Task to complete:
Could you return the lines below exactly, from the first line up to and including the line that holds "507 116 136.88"?

Information provided:
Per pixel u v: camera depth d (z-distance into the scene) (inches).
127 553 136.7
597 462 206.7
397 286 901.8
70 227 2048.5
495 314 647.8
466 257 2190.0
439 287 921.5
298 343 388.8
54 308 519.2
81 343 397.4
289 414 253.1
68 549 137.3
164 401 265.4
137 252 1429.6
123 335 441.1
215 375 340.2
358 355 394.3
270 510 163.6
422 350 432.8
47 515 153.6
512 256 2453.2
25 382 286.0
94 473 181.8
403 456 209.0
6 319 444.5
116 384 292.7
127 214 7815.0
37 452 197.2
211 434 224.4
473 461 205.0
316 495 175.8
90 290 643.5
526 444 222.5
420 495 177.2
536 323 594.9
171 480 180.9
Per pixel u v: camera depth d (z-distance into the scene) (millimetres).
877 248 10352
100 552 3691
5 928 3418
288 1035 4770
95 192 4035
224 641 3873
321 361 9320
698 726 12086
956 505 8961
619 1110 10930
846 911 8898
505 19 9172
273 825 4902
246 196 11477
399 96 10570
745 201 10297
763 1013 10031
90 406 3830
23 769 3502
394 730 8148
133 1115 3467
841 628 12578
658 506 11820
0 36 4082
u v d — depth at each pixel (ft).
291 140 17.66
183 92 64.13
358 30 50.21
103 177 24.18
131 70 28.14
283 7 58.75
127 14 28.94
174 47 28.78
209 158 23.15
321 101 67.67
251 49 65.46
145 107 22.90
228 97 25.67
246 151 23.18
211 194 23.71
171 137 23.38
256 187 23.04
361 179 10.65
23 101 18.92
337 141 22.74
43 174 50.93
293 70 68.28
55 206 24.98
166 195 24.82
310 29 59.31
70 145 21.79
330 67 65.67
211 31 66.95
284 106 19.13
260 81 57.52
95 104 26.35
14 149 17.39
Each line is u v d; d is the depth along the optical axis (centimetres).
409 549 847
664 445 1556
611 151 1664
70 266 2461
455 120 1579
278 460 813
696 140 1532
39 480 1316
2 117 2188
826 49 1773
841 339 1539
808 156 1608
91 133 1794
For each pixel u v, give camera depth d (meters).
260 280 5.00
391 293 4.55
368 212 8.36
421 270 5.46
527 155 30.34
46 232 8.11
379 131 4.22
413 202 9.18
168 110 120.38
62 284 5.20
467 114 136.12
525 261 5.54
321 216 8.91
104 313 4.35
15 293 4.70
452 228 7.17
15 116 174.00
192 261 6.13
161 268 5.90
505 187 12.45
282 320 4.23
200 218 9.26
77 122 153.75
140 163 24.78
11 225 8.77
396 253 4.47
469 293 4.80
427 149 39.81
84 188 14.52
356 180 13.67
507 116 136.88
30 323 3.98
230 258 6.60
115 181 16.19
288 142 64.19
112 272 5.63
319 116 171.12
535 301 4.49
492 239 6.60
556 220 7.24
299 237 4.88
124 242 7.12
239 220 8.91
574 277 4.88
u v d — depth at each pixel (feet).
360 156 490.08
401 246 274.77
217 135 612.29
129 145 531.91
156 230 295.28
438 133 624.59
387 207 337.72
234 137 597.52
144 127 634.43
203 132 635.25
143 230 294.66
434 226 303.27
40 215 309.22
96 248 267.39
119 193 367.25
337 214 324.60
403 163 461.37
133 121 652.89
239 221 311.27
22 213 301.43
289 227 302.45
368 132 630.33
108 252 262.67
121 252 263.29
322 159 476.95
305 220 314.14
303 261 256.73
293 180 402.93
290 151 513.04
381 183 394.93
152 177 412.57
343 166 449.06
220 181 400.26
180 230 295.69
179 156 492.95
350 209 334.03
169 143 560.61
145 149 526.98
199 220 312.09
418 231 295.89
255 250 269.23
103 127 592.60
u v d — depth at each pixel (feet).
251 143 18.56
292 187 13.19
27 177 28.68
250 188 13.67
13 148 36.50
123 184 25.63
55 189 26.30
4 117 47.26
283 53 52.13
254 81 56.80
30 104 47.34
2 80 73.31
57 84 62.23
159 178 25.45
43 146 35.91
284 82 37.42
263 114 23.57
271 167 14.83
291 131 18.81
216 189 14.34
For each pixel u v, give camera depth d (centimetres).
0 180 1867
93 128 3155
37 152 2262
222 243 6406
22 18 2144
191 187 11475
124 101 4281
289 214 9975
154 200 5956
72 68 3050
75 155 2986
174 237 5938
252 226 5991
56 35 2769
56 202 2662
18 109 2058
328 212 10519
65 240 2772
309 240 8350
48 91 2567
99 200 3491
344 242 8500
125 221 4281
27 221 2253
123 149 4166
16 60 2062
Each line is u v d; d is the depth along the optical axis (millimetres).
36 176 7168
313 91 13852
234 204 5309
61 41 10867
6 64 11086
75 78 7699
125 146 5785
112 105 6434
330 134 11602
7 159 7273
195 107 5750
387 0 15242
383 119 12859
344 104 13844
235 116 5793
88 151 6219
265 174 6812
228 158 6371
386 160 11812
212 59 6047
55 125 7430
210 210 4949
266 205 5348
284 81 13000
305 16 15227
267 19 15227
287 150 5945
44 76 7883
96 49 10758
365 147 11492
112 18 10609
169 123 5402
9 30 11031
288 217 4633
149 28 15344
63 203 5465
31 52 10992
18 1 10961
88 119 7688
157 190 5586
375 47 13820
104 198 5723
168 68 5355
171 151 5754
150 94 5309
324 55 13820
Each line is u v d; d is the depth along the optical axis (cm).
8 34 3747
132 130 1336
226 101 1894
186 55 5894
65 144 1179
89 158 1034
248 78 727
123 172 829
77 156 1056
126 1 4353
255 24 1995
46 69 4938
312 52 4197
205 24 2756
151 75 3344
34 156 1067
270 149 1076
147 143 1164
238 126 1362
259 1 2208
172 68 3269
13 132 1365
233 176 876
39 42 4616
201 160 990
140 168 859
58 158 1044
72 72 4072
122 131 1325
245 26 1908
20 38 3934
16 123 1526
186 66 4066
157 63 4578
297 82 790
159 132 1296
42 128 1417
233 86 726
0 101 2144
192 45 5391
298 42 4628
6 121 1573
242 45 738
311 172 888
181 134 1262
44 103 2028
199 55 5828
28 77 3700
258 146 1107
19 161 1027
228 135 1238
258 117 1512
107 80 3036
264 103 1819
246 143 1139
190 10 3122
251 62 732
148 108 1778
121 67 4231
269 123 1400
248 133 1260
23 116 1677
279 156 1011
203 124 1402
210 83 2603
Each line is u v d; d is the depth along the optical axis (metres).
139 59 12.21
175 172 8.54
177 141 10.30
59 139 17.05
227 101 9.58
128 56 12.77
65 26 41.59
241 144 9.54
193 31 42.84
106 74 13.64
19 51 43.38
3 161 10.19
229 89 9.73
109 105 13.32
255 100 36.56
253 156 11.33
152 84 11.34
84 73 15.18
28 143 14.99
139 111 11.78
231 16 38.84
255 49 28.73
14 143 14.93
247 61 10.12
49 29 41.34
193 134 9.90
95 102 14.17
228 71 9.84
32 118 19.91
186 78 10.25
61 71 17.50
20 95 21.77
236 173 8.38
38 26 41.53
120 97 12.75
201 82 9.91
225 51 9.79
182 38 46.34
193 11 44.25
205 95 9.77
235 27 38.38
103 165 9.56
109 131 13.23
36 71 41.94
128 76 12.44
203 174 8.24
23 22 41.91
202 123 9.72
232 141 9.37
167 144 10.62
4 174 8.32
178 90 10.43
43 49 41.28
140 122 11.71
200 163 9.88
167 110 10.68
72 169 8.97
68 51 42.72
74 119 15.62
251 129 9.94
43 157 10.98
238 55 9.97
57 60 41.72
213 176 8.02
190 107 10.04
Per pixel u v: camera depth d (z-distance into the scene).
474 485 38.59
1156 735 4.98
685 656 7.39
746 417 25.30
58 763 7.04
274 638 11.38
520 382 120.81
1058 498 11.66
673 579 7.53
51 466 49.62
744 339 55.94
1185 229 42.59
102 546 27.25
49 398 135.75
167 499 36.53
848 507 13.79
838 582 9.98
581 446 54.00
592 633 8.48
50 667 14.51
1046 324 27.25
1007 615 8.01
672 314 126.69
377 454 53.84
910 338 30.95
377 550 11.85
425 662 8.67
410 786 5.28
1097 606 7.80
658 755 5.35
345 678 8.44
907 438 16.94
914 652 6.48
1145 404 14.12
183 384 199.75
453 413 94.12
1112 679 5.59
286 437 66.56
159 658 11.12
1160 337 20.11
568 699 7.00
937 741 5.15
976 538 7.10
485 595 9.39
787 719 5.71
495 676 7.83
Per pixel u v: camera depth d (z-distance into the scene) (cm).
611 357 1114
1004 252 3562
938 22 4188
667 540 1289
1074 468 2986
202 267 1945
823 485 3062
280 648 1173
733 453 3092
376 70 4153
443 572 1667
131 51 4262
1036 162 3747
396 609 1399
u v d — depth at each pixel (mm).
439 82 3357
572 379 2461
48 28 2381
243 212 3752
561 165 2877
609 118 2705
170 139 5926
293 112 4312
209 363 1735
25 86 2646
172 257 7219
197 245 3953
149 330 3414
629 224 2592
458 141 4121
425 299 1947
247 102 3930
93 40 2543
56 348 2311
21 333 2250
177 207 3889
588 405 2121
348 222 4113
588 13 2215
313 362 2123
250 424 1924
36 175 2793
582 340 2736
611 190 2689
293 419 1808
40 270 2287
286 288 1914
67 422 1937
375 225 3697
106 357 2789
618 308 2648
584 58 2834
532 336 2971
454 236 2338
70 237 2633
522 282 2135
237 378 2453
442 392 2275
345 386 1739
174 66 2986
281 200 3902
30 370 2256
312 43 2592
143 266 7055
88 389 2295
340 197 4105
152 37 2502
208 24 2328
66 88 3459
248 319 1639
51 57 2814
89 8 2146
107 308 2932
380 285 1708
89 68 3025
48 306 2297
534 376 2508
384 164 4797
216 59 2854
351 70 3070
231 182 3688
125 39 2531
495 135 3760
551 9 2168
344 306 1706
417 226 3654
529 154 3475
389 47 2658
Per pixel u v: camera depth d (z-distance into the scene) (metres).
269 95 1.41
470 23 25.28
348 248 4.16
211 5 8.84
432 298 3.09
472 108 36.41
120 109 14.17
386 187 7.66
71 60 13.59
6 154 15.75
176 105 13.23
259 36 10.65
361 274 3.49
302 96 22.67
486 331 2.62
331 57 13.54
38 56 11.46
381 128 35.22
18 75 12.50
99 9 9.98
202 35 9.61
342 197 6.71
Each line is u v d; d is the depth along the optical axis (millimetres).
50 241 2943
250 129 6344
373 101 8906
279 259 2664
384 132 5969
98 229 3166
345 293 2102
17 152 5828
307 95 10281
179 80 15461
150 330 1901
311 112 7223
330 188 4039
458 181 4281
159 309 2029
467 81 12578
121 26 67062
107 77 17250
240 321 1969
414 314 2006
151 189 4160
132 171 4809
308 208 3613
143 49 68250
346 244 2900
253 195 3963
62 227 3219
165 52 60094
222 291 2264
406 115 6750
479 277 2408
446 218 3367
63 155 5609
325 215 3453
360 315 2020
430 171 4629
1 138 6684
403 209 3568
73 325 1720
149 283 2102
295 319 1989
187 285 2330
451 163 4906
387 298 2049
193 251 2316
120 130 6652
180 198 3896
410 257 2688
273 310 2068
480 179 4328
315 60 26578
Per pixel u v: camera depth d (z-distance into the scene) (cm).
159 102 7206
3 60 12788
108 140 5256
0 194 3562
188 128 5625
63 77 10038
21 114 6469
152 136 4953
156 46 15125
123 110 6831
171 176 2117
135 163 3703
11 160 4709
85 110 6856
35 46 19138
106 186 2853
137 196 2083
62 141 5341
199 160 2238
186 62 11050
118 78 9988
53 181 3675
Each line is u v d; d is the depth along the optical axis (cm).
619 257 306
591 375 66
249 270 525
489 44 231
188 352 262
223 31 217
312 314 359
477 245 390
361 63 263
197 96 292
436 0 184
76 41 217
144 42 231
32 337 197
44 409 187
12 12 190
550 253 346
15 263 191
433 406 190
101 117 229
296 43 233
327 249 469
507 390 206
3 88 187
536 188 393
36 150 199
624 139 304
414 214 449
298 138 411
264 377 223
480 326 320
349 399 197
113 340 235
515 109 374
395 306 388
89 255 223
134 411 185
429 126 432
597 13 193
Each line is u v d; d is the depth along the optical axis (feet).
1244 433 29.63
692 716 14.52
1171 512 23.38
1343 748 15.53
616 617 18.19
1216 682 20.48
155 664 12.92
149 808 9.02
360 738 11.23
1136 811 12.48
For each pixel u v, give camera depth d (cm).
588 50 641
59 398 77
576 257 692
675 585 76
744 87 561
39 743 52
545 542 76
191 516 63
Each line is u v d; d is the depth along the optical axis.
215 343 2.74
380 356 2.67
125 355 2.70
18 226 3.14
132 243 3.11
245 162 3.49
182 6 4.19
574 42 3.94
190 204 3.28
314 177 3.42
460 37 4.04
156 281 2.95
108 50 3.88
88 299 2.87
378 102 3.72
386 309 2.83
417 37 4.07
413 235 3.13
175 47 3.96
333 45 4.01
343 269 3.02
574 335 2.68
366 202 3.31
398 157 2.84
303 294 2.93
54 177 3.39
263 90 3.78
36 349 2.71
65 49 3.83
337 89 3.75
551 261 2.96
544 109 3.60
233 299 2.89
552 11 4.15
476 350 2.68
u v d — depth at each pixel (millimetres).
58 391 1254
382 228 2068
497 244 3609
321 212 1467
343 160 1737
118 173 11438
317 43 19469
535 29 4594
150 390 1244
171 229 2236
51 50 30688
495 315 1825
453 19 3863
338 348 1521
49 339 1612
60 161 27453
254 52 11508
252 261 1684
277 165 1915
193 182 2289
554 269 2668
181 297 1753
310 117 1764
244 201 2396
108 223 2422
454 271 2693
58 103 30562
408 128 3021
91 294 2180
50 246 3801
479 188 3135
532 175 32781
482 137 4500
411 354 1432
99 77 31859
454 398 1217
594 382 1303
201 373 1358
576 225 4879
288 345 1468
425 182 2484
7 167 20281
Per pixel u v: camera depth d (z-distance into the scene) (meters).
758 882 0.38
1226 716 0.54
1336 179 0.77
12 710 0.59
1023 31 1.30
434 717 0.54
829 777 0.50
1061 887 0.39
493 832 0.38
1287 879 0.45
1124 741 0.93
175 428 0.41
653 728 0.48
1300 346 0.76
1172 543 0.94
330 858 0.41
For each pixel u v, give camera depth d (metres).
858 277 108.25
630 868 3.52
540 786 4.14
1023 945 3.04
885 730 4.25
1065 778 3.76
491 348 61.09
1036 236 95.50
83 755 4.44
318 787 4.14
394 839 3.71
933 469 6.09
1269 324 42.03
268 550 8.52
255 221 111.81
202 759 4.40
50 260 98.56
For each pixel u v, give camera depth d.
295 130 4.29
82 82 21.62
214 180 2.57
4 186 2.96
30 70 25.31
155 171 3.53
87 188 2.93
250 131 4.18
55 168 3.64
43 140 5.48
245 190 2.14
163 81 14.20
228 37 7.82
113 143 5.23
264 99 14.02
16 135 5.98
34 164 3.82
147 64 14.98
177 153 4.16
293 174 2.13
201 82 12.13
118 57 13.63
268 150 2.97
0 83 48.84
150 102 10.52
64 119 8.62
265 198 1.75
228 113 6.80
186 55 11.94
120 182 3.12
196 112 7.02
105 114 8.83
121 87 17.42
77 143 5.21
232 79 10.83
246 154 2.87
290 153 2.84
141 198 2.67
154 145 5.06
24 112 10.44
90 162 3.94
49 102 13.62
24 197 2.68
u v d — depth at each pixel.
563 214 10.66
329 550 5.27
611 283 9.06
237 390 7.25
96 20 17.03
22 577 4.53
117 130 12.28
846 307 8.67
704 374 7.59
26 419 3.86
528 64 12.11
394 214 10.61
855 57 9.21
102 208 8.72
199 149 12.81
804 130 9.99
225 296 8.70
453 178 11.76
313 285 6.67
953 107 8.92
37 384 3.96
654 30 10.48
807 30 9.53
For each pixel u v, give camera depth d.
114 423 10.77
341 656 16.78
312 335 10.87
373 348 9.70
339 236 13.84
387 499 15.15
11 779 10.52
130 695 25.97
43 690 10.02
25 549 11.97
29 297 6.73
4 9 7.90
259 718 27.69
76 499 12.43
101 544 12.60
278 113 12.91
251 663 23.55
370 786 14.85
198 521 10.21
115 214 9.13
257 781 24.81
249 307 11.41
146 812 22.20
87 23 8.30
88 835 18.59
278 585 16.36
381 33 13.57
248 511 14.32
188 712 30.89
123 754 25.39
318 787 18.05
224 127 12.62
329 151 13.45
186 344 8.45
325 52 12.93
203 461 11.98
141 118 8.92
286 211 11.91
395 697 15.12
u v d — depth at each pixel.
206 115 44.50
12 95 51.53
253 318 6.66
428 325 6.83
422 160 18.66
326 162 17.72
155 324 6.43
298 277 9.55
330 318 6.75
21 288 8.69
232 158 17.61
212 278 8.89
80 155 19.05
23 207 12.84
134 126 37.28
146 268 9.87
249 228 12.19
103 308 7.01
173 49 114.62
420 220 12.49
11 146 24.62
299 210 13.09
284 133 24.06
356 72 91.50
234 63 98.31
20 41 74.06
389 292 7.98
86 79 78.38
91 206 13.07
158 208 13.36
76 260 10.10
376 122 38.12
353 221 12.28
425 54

Response to this exercise:
Per pixel u v: camera depth d (z-distance into the scene) (inches).
127 553 136.7
597 462 206.7
397 286 901.8
70 227 2048.5
495 314 647.8
466 257 2190.0
439 287 921.5
298 343 388.8
54 308 519.2
81 343 397.4
289 414 253.1
68 549 137.3
164 401 265.4
137 252 1429.6
123 335 441.1
215 375 340.2
358 355 394.3
270 510 163.6
422 350 432.8
47 515 153.6
512 256 2453.2
25 382 286.0
94 473 181.8
403 456 209.0
6 319 444.5
116 384 292.7
127 214 7815.0
37 452 197.2
211 434 224.4
473 461 205.0
316 495 175.8
90 290 643.5
526 444 222.5
420 495 177.2
536 323 594.9
171 480 180.9
Per pixel u v: camera depth d (z-distance into the scene) (millimetres).
877 248 10352
100 552 3691
5 928 3418
288 1035 4770
95 192 4035
224 641 3873
321 361 9320
698 726 12086
956 505 8961
619 1110 10930
846 911 8898
505 19 9172
273 825 4902
246 196 11477
399 96 10570
745 201 10297
763 1013 10031
90 406 3830
23 769 3502
394 730 8148
133 1115 3467
841 628 12578
658 506 11820
0 36 4082
u v d — depth at each pixel (ft).
291 140 17.66
183 92 64.13
358 30 50.21
103 177 24.18
131 70 28.14
283 7 58.75
127 14 28.94
174 47 28.78
209 158 23.15
321 101 67.67
251 49 65.46
145 107 22.90
228 97 25.67
246 151 23.18
211 194 23.71
171 137 23.38
256 187 23.04
361 179 10.65
23 101 18.92
337 141 22.74
43 174 50.93
293 70 68.28
55 206 24.98
166 195 24.82
310 29 59.31
70 145 21.79
330 67 65.67
211 31 66.95
284 106 19.13
260 81 57.52
95 104 26.35
14 149 17.39
Each line is u v d; d is the depth along the optical axis (centimetres).
409 549 847
664 445 1556
611 151 1664
70 266 2461
455 120 1579
278 460 813
696 140 1532
39 480 1316
2 117 2188
826 49 1773
841 339 1539
808 156 1608
91 133 1794
For each pixel u v, give camera depth d (meters).
260 280 5.00
391 293 4.55
368 212 8.36
421 270 5.46
527 155 30.34
46 232 8.11
379 131 4.22
413 202 9.18
168 110 120.38
62 284 5.20
467 114 136.12
525 261 5.54
321 216 8.91
104 313 4.35
15 293 4.70
452 228 7.17
15 116 174.00
192 261 6.13
161 268 5.90
505 187 12.45
282 320 4.23
200 218 9.26
77 122 153.75
140 163 24.78
11 225 8.77
396 253 4.47
469 293 4.80
427 149 39.81
84 188 14.52
356 180 13.67
507 116 136.88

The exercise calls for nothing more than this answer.